Bad Oldesloe – Am 15. Januar soll der „Belastungstest“ im Bad Oldesloer Travebad wiederholt werden. Nachdem der erste Anlauf für den Belastungstest am 02.12.2017 trotz freiem Eintritt etc. leider wegen zu geringer Besucheranzahl abgebrochen werden musste, wird der Test nun am Montag wiederholt.

Um die erforderliche Anzahl an Badegästen nunmehr sicher zu stellen, haben die Bad Oldesloer Schulen den Stadtwerken ihre Unterstützung zugesagt. „Kosten entstehen den Schulen beziehungsweise den Schülerinnen und Schülern hierfür nicht“, heißt es von Seiten der VSG.
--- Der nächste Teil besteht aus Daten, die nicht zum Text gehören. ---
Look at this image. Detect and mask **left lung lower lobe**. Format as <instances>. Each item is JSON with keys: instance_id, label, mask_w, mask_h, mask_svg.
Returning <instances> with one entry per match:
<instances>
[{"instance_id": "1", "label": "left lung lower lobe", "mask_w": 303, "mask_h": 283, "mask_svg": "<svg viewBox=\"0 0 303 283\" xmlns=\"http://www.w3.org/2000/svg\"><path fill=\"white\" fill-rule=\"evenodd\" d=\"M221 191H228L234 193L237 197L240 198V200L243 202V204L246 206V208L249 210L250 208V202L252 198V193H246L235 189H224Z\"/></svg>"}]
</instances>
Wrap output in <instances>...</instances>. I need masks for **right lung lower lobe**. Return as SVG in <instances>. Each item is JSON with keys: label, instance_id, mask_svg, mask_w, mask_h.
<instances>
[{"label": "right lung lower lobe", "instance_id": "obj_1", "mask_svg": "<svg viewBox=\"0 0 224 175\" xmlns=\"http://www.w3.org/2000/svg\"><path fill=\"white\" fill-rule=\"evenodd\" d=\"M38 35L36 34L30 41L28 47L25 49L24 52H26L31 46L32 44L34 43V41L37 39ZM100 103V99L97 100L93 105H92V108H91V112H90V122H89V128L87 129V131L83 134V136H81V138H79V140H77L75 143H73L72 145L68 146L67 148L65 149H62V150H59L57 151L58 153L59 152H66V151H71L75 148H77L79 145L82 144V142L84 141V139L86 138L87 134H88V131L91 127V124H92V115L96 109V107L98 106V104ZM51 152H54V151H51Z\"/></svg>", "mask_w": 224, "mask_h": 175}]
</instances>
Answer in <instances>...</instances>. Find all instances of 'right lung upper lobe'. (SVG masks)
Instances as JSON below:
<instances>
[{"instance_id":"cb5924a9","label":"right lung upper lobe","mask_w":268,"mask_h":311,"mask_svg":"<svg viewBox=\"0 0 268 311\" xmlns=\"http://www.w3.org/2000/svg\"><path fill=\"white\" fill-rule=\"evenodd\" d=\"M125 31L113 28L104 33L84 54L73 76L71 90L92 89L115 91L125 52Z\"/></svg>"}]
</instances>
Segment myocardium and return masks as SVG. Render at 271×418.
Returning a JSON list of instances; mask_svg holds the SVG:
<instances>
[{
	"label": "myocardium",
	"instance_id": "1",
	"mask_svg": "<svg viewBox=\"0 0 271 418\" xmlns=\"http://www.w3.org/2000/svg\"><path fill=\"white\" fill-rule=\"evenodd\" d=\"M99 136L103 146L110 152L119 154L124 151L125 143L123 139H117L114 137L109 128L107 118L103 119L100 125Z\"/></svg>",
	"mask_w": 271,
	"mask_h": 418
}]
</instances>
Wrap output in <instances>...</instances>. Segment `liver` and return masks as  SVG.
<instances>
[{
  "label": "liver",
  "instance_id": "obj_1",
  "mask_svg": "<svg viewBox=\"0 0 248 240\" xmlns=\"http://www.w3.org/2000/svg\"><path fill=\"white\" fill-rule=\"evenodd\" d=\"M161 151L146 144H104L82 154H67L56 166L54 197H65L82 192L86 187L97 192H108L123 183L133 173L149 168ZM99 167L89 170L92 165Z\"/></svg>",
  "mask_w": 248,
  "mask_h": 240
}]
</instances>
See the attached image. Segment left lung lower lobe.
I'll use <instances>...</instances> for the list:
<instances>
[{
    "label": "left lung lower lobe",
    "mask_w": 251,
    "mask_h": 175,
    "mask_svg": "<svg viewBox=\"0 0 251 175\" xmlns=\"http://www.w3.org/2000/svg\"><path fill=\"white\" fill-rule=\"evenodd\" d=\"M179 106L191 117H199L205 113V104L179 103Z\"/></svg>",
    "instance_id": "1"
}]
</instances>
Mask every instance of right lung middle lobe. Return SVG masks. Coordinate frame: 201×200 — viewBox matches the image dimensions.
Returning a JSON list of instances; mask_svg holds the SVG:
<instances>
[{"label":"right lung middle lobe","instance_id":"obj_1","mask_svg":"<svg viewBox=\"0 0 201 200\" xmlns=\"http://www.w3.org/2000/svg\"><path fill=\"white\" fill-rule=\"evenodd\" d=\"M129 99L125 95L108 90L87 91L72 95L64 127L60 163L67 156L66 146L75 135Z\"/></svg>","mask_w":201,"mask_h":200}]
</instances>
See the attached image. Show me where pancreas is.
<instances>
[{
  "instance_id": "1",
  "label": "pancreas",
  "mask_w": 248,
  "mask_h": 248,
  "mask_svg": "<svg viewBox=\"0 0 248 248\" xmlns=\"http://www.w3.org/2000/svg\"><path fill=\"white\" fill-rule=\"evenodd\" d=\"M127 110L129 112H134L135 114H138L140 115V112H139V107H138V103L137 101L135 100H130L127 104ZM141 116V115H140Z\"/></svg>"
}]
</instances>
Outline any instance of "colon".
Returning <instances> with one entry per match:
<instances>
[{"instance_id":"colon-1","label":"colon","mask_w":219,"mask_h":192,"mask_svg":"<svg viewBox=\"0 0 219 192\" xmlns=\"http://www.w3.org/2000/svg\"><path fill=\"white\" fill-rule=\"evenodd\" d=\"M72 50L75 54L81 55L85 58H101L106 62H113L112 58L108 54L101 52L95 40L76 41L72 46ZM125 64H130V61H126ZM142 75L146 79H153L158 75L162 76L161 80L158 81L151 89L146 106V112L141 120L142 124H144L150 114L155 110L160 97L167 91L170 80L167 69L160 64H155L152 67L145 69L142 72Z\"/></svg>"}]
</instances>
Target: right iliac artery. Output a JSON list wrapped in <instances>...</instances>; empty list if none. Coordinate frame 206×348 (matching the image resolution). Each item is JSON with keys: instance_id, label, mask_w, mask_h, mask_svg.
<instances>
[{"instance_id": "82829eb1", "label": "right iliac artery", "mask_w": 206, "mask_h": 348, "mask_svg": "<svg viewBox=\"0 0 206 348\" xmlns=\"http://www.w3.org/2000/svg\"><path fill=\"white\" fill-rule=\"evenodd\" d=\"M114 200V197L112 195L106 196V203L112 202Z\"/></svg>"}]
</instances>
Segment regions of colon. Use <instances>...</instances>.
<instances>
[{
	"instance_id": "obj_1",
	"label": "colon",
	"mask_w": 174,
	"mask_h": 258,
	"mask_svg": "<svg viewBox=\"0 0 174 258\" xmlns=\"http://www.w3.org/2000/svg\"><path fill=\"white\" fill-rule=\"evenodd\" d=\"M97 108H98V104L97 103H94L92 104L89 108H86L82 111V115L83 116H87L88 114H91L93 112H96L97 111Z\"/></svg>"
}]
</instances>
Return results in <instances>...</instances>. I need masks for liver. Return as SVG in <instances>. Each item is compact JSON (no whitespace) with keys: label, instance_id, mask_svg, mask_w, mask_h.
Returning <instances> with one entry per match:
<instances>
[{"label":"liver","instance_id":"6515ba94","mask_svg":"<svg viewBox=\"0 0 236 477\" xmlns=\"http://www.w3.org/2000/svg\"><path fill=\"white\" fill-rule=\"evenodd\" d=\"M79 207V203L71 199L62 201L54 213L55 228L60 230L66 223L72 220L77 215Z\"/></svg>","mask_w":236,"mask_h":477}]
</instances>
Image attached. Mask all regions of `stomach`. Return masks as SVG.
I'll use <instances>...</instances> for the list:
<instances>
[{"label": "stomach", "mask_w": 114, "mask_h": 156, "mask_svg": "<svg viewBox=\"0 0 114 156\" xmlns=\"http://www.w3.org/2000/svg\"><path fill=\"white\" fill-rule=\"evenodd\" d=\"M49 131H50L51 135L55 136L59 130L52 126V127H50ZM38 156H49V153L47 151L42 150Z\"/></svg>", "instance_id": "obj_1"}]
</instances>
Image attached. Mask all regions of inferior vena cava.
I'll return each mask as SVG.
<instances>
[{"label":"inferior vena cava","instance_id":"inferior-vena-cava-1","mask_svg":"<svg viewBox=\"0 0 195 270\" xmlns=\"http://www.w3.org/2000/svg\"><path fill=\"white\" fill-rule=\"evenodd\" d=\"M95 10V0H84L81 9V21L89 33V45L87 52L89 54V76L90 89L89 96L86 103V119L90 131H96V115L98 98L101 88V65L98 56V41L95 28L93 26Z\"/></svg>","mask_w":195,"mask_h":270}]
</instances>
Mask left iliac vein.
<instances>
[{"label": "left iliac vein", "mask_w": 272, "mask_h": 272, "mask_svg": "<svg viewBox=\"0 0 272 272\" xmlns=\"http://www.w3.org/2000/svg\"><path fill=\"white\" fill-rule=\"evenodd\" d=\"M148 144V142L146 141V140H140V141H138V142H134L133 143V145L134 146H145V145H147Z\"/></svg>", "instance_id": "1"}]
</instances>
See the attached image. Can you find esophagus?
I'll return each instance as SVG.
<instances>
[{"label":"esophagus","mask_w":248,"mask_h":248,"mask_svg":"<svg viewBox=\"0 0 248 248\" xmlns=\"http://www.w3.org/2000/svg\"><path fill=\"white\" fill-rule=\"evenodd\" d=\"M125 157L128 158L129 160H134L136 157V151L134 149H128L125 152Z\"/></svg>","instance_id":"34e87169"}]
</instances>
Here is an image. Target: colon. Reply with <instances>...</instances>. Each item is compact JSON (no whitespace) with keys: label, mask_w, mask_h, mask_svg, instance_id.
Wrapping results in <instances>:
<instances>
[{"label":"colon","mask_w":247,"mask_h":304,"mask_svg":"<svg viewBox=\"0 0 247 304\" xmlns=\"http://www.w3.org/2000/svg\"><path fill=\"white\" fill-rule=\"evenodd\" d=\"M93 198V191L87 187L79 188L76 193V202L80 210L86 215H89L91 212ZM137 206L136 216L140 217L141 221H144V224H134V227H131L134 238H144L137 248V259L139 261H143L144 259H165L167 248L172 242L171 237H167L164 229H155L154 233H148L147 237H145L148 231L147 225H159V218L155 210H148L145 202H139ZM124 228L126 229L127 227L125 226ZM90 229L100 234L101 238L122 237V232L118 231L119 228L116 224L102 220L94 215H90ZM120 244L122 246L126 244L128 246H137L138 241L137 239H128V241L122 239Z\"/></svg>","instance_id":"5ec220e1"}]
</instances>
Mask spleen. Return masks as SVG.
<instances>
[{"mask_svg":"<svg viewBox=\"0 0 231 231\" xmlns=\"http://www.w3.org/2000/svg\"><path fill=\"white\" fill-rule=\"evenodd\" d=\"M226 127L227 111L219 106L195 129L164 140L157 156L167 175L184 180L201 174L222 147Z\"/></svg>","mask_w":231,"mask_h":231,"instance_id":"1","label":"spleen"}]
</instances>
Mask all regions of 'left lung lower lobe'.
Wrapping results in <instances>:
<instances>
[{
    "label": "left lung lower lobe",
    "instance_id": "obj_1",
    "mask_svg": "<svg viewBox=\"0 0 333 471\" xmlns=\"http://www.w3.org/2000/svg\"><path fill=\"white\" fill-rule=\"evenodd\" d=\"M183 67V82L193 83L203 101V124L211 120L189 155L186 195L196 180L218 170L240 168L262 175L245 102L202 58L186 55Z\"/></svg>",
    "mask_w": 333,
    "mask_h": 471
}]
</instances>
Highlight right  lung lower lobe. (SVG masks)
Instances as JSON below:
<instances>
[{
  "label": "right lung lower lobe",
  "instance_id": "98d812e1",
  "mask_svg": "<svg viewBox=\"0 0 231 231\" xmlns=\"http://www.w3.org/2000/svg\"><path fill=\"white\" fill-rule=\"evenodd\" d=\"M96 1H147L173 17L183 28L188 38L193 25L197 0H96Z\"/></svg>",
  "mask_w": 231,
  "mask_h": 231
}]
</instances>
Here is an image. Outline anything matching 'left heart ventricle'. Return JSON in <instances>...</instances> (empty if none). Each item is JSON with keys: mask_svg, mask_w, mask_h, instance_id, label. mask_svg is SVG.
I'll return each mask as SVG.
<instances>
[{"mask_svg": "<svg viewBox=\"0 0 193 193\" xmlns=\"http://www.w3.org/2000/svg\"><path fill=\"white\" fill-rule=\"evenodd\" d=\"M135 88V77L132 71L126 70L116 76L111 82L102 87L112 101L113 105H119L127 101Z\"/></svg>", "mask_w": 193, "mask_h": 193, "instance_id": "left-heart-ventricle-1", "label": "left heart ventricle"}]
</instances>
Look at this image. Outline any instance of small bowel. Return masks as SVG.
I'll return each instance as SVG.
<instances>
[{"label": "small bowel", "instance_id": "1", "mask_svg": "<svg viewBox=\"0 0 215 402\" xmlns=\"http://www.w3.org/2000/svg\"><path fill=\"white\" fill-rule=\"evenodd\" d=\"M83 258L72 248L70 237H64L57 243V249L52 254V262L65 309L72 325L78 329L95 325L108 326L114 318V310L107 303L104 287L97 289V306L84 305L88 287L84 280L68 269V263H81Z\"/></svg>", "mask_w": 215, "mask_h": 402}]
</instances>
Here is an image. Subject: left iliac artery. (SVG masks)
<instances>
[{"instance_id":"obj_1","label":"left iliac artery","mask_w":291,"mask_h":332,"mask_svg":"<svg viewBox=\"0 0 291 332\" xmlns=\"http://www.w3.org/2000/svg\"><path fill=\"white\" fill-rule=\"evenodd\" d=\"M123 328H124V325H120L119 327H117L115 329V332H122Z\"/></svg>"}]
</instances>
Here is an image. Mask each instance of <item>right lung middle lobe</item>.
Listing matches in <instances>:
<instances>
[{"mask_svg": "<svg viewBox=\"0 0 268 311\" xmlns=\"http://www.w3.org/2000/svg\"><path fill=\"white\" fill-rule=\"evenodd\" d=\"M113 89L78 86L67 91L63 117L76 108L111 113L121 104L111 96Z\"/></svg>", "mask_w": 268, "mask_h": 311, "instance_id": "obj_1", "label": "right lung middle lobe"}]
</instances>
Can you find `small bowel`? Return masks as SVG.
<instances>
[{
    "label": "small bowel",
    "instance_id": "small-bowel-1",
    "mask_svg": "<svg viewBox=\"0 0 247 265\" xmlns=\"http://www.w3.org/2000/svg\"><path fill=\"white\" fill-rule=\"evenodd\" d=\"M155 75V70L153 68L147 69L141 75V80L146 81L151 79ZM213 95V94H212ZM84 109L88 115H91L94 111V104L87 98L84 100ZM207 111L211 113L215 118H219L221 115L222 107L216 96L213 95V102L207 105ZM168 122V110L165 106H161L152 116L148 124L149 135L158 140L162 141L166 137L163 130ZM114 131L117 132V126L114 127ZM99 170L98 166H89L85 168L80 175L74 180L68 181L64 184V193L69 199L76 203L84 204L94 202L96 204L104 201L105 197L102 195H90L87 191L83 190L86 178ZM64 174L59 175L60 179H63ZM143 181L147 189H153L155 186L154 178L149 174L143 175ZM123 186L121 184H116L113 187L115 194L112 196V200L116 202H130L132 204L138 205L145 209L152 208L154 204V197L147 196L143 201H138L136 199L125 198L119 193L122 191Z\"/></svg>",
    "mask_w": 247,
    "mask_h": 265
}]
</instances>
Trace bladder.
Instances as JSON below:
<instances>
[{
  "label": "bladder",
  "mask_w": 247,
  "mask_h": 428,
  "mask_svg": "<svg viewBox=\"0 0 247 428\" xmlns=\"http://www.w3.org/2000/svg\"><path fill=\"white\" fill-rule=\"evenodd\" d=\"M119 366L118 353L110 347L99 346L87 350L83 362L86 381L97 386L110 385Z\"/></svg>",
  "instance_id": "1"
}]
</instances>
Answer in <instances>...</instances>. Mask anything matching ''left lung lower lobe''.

Für die Badesicherheit während des Belastungstests sorgen die qualifizierten Aufsichtskräfte der Vereinigten Stadtwerke.

Doch warum überhaupt ein Belastungstest? Da die im Travebad installierten Membranfilter für die Badewasseraufbereitung noch nicht in der betreffenden DIN-Norm erwähnt werden, müssen sie ihre Gleichwertigkeit mit den konventionellen Filteranlagen unter Beweis stellen. Dieses erfolgt mit sogenannten Belastungstests, bei denen die Badewasseraufbereitung während des Betriebes und der Anwesenheit einer Mindestzahl an Badegästen „auf Herz und Nieren“ gecheckt wird.

Die innovative Filtertechnik wurde für das Travebad ausgewählt, da konventionelle Filter mit ihrer Baugröße keinen Platz im relativ niedrigen Technikkeller des Hallenbades gefunden hätten.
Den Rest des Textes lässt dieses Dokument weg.